In this section, Paul encourages us to show goodness and mercy by praying for, blessing, feeding, clothing, and providing for the needs of those who have wronged us. It seems to be the wrong, or opposite thing to do, but it has a purpose. These acts might drive these people towards faith and repentance. The mercy that we show them might lead them to the greater mercy that is found in Jesus.

David is a great example of this. King Saul tried to kill David numerous times. David would repeatedly refrain from showing Saul evil. Showing the mercy that Saul didn’t deserve. David waited for God to avenge him, even though that took years.
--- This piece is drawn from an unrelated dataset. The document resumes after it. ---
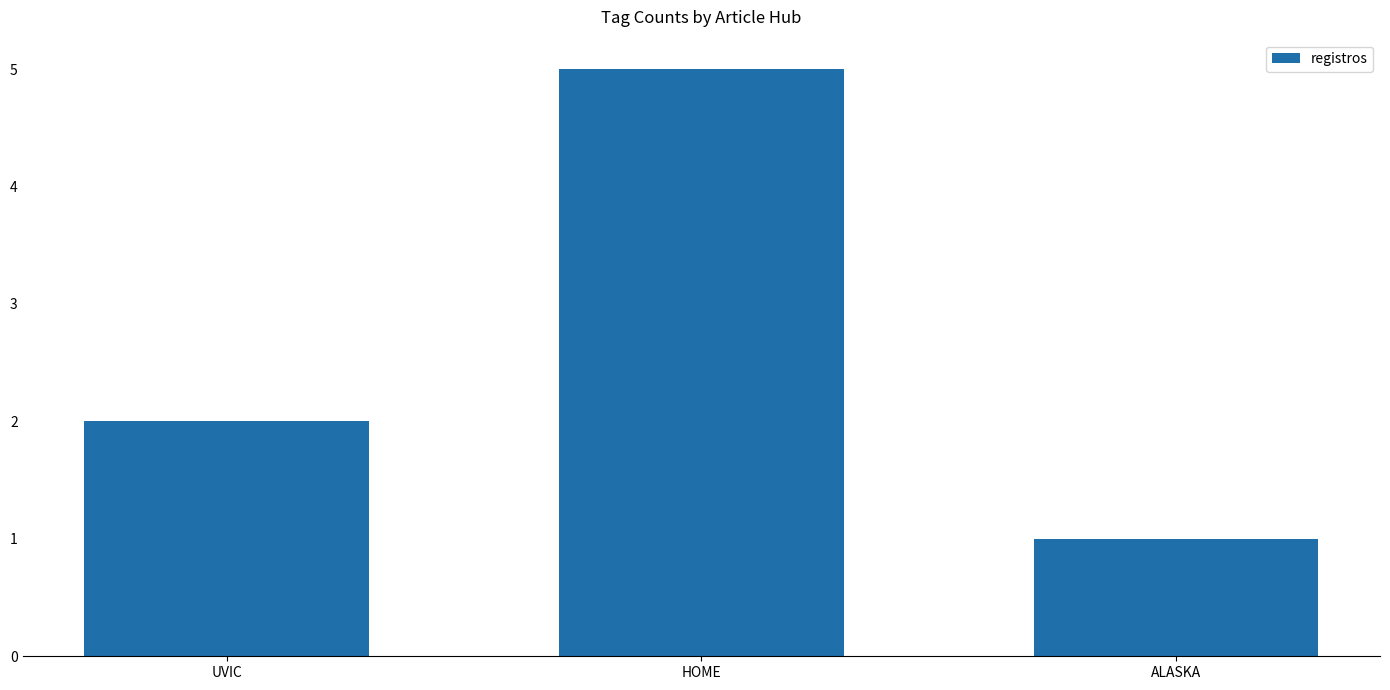

What is the minimum value shown in the chart?

1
David overcame evil with good.

That is what our God does. He overcomes evil with good. On the cross, where our Savior was nailed and His blood poured out, God overcame many things. He overcame our sin, the violations and wrongs done to Him, through Jesus’ perfect life and sacrifice. He repays our sin with mercy and forgiveness, not with wrath and condemnation. He overcame death with, ironically, the death of His Son.

Through what Satan thought to be his greatest hour, killing God’s Son, came His greatest defeat with Jesus’ resurrection. We will see His victory fully at the Last Day when His enemies will be defeated, and sickness, pain, and sadness will be overcome. Our God overcomes evil with good, He overcame it through Jesus’ death and resurrection.

Paul’s list of encouragements can be overwhelming for us, but it points us to Christ and His overwhelming grace and love for us. IN JESUS’ NAME, AMEN.